None of the cases was caused by bacteria resistant to ceftriaxone or azithromycin, but the trial found that zoliflodacin was just as effective at curing infections as these drugs, GARDP reported in a 1 November press release. The trial also found that drug was safe and participants tolerated it well, Balasegaram adds.
The results — and the prospect of a new gonorrhoea treatment — are “certainly groundbreaking”, says Magnus Unemo, a microbiologist at Örebro University Hospital in Sweden. They couldn’t come soon enough. Ceftriaxone-resistant strains of N. gonorrhoeae have emerged independently around the world and are now spreading widely in some countries; some have also picked up resistance to azithromycin, Unemo adds. “This developing situation is a grave concern, because gonorrhoea might become untreatable.”
But the strains remain sensitive to zoliflodacin. Unemo’s team and others have found that N. gonorrhoeae can evolve resistance to zoliflodacin in the laboratory2, but no resistant strains have yet been detected in samples from patients.
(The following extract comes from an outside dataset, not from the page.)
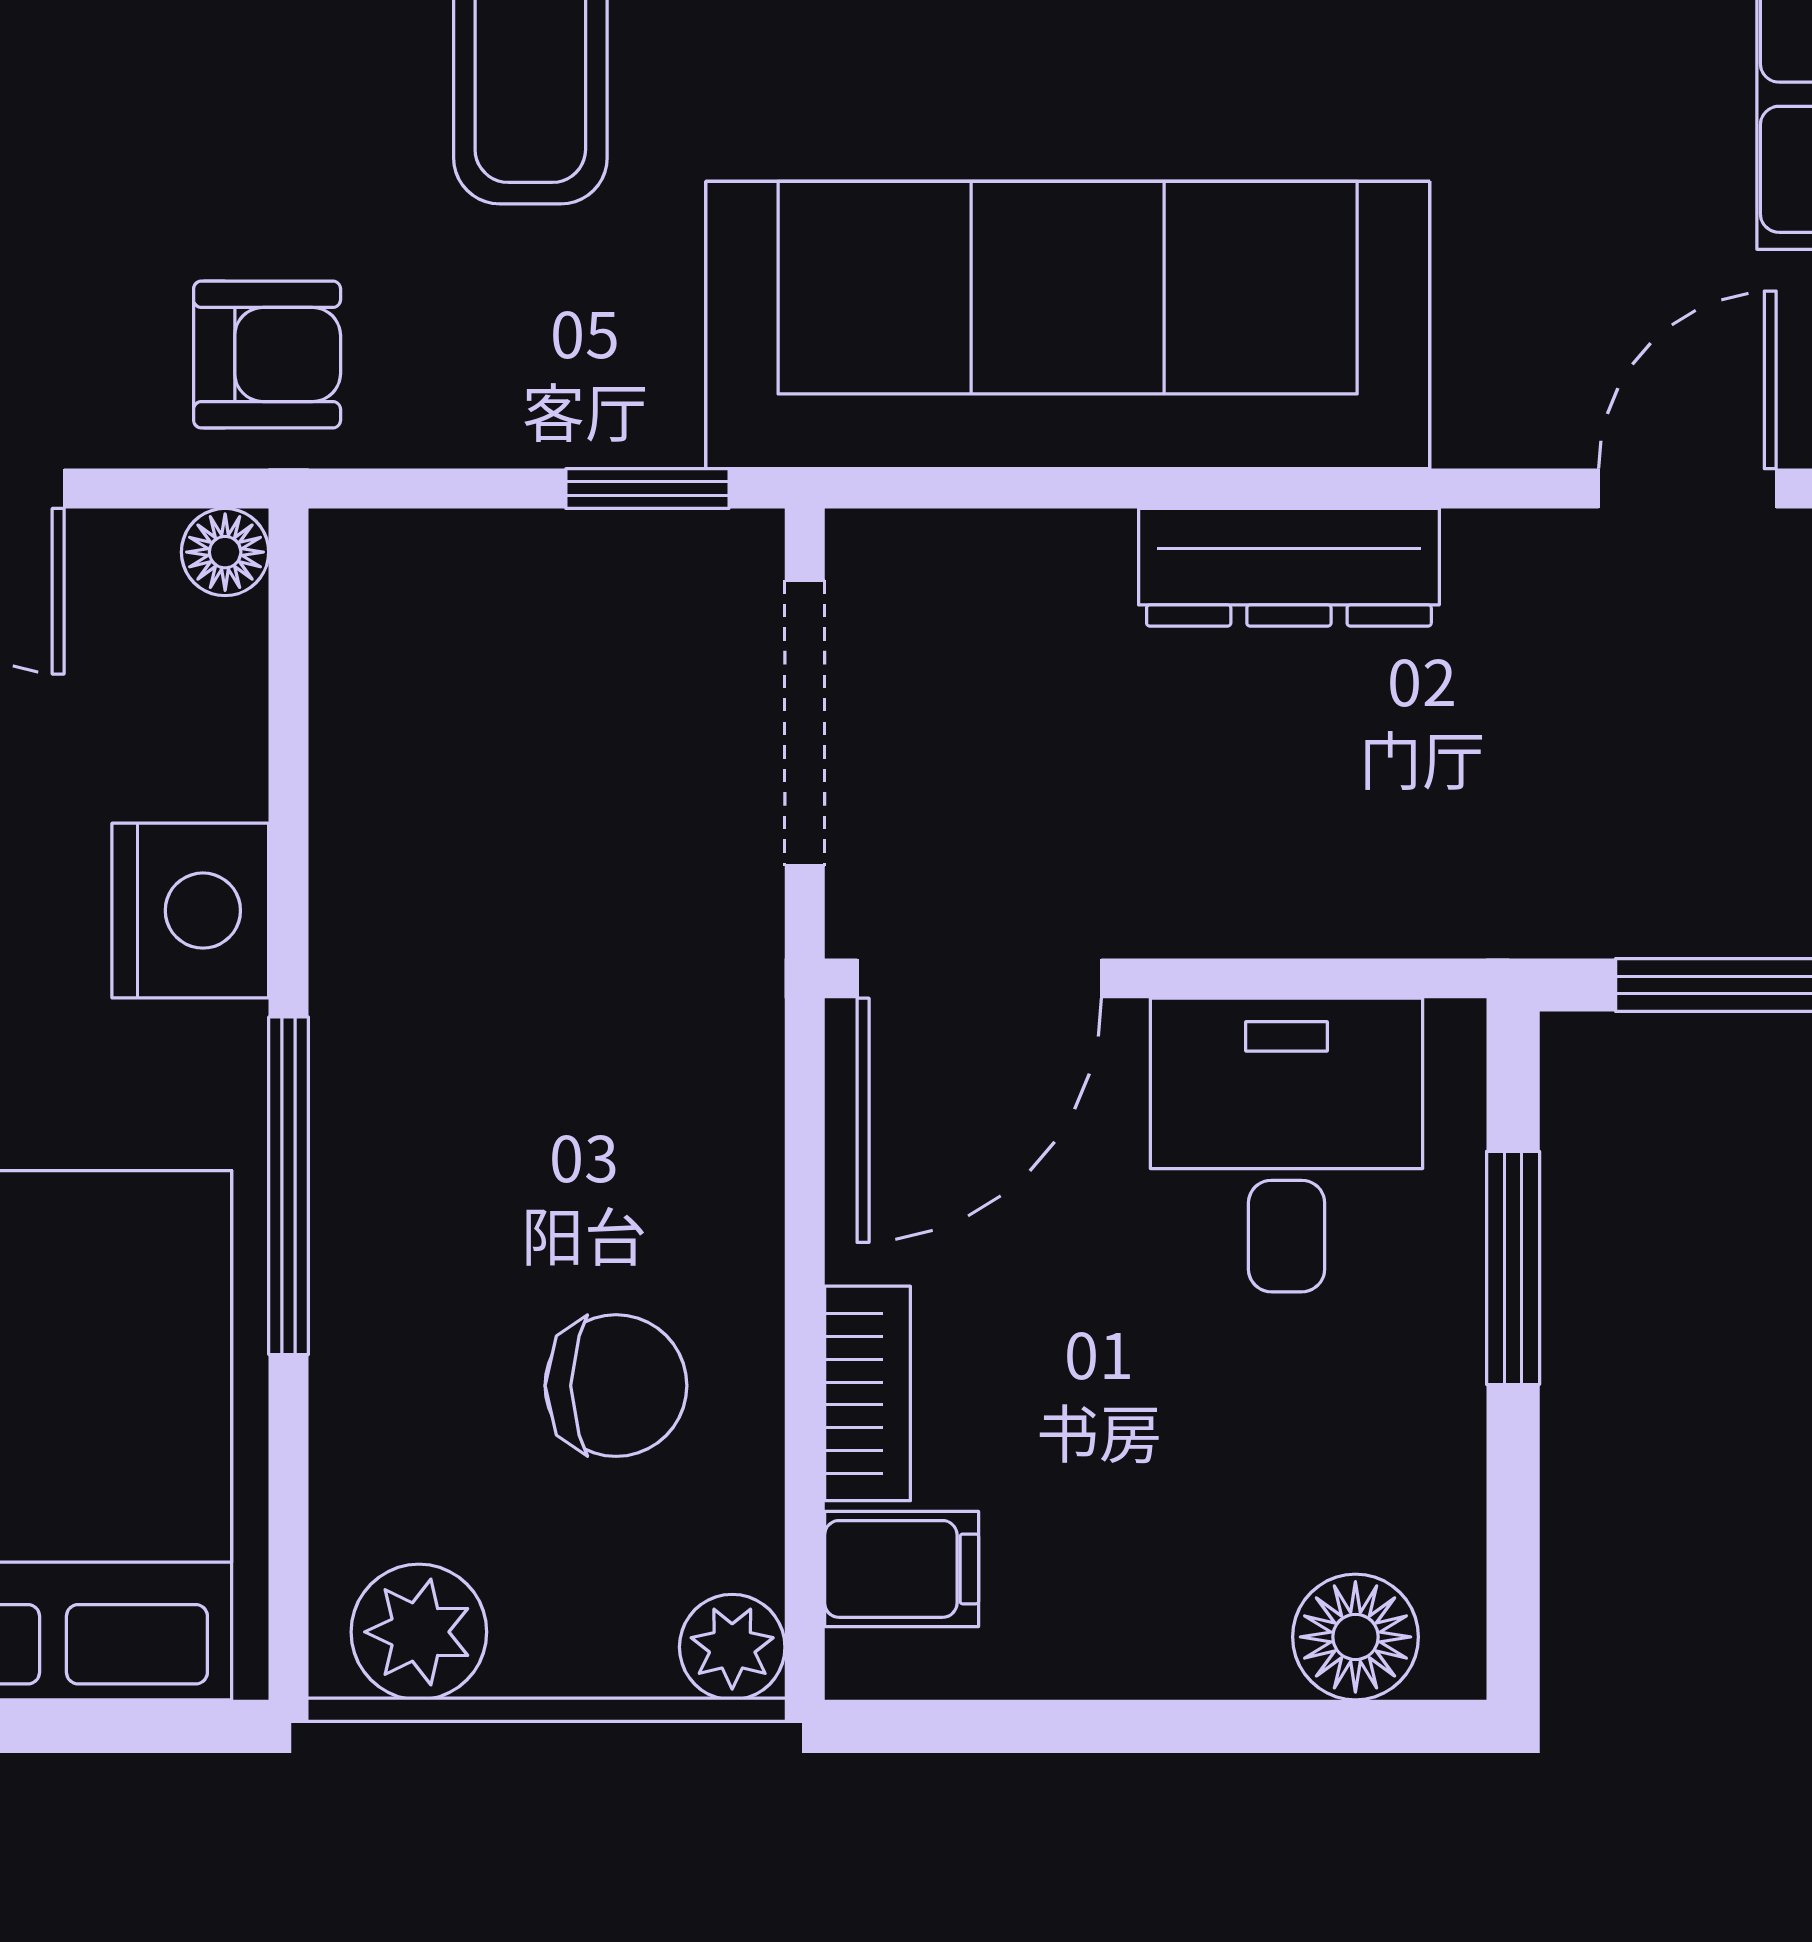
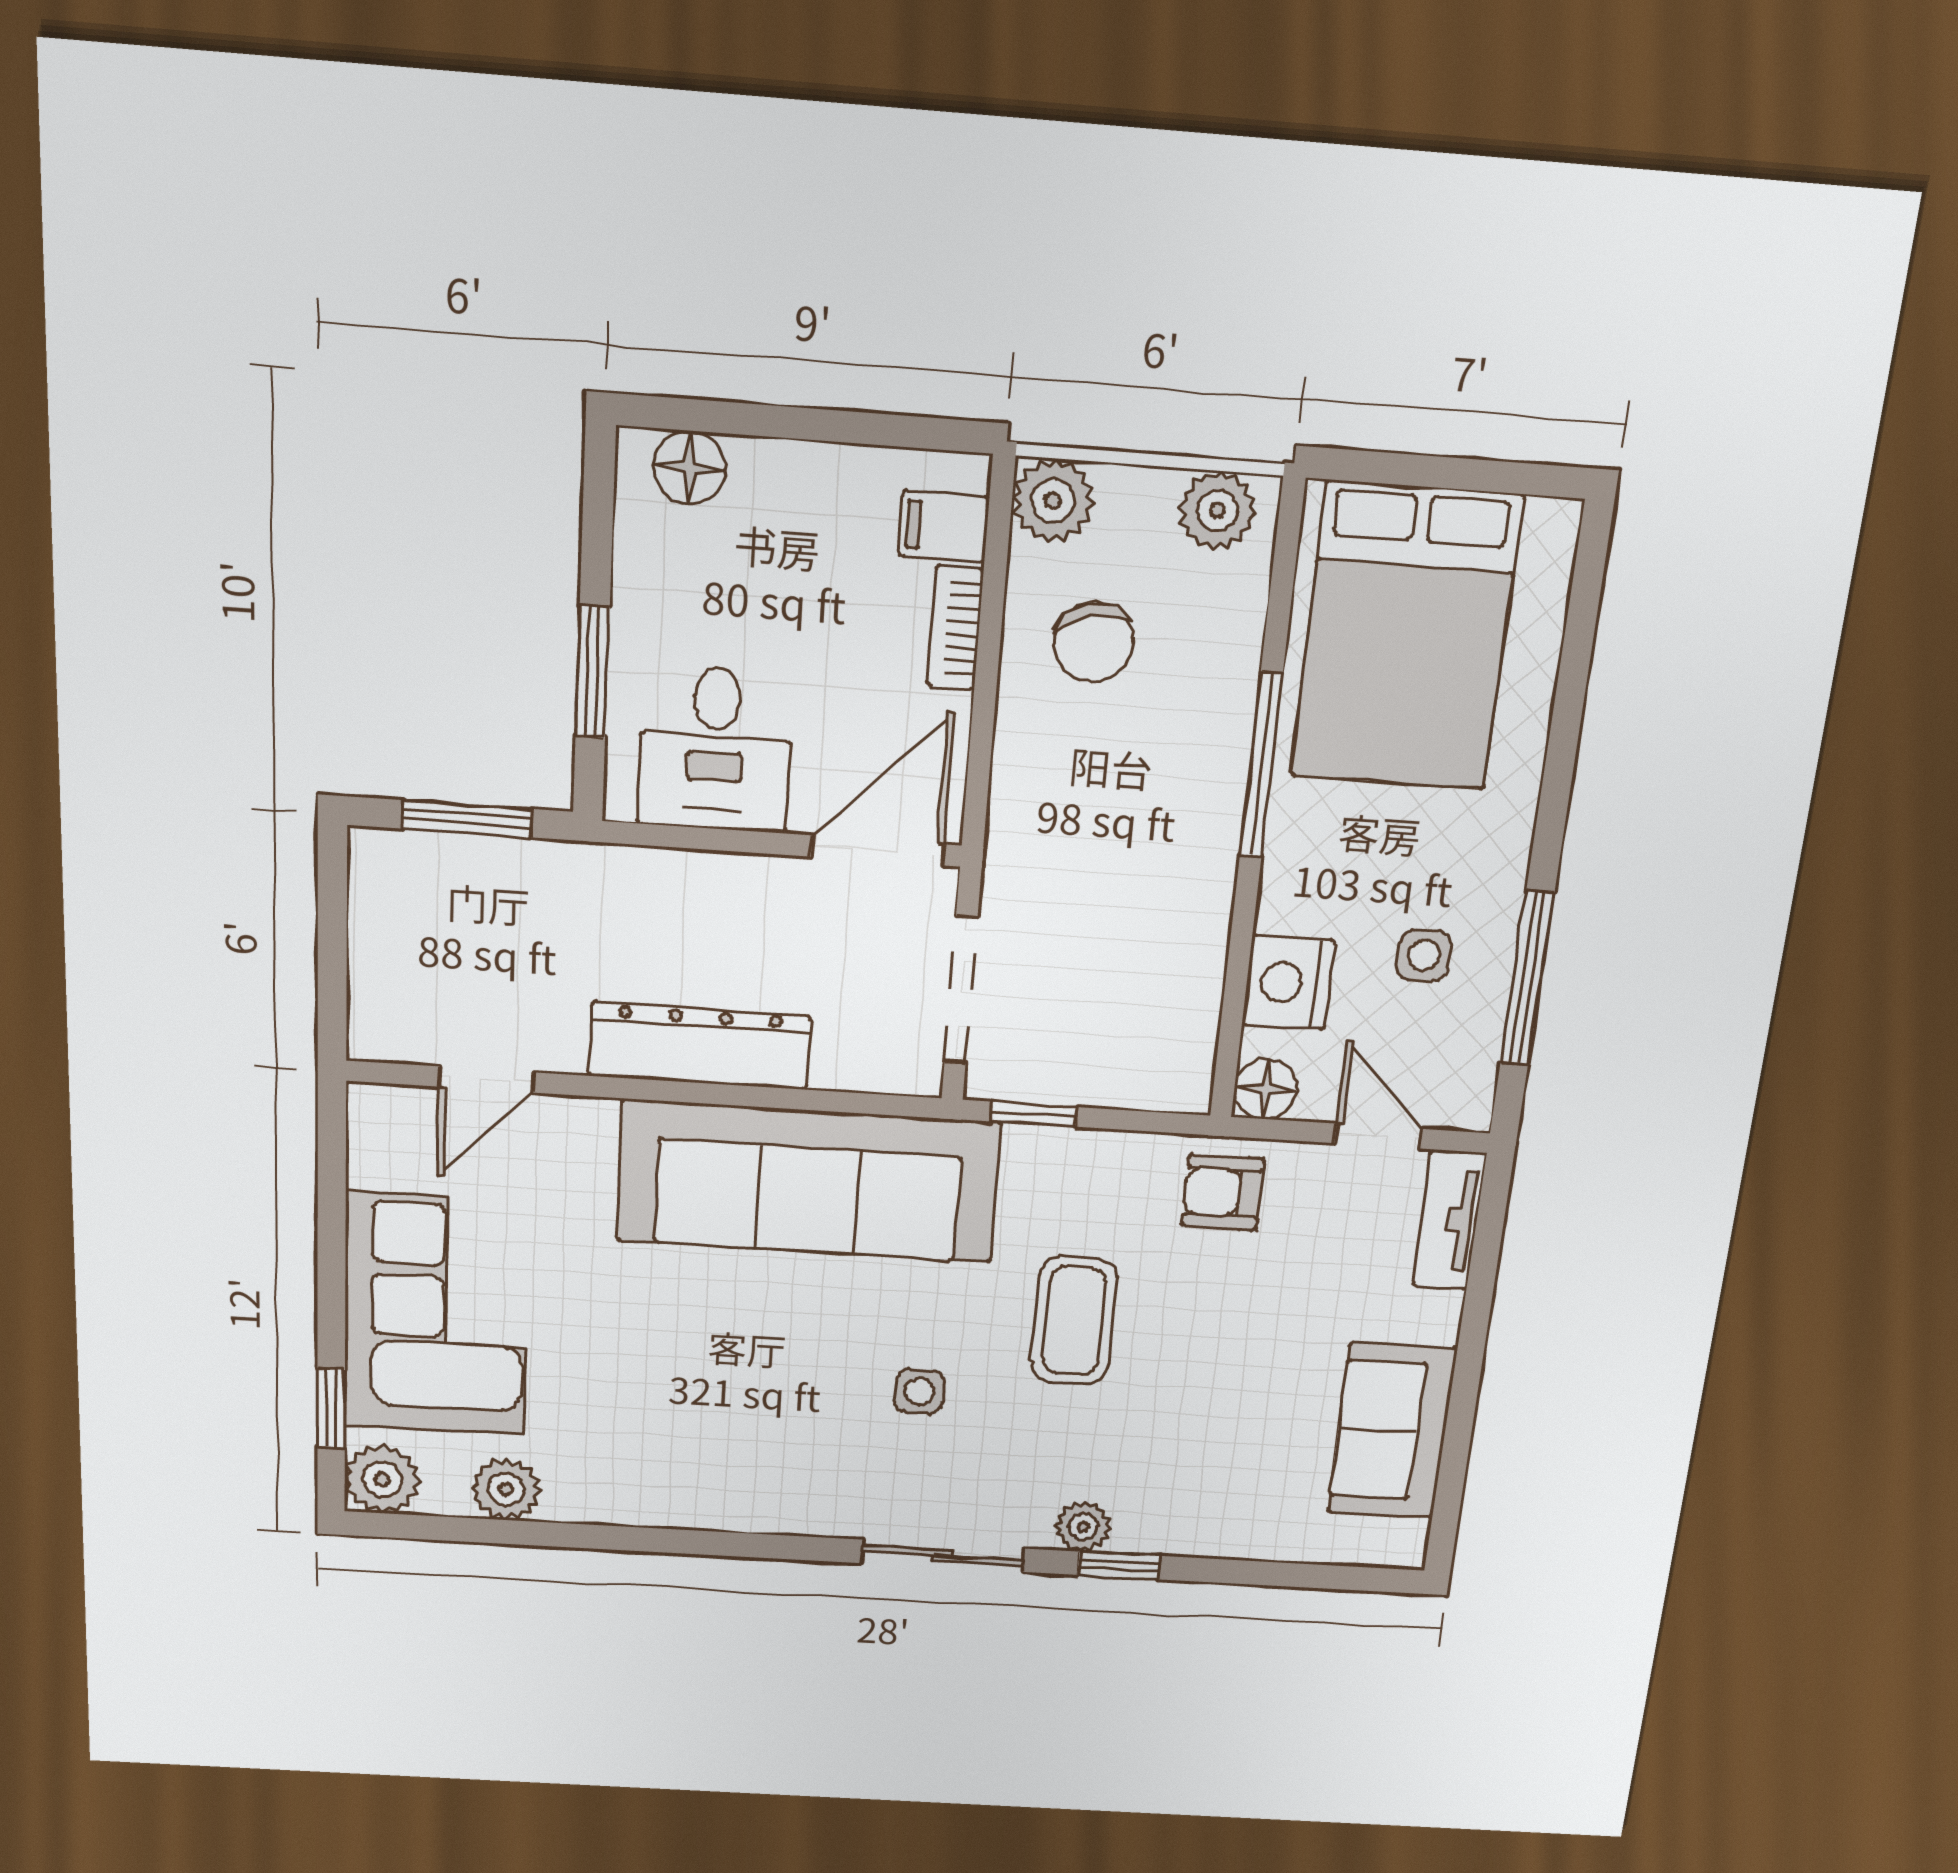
floor lamp: (225, 552) -> (1266, 1089), width x1.37, depth x1.37
dresser: (1289, 567) -> (699, 1046), width x1.37, depth x1.24
nightstand: (190, 911) -> (1288, 982), moved
chair: (616, 1386) -> (1094, 642), turned -102
plant: (732, 1647) -> (1053, 501), width x1.38, depth x1.38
This might not always be the case, particularly if zoliflodacin is overused or misused — for instance by failing to administer it for long enough to wipe out a person’s population of the bacteria. “Gonorrhoea has managed to develop resistance to all classes of drugs that have been thrown at it,” says Balasegaram.
Treatment and tests
To forestall resistance to zoliflodacin, the drug is being developed only as a treatment for gonorrhoea and other sexually transmitted infections (STIs). However, it will be up to regulatory and public-health agencies to decide when and how the drug can be used.
New diagnostics will also be important, says Teodora Wi, an STI specialist at the World Health Organization in Geneva. Tests that can rapidly distinguish gonorrhoea from other STIs should be more widely available in the near future, but those able to identify drug resistance are further off. National surveillance programmes for antibiotic-resistant gonorrhoea could also guide the responsible use of zoliflodacin, Wi adds.
“We still have to work this out,” says Balasegaram. “We cannot deprive people who need this treatment around the world.”
GARDP has a licence to sell the drug in most of the world and Entasis has marketing rights for the remaining territories. Balasegaram declined to say how much it would cost. GARDP already has a manufacturing deal with an Indian drugmaker, and Balasegaram hopes that large-scale production will eventually mean that zoliflodacin costs about the same as existing treatments — just a few dollars per course.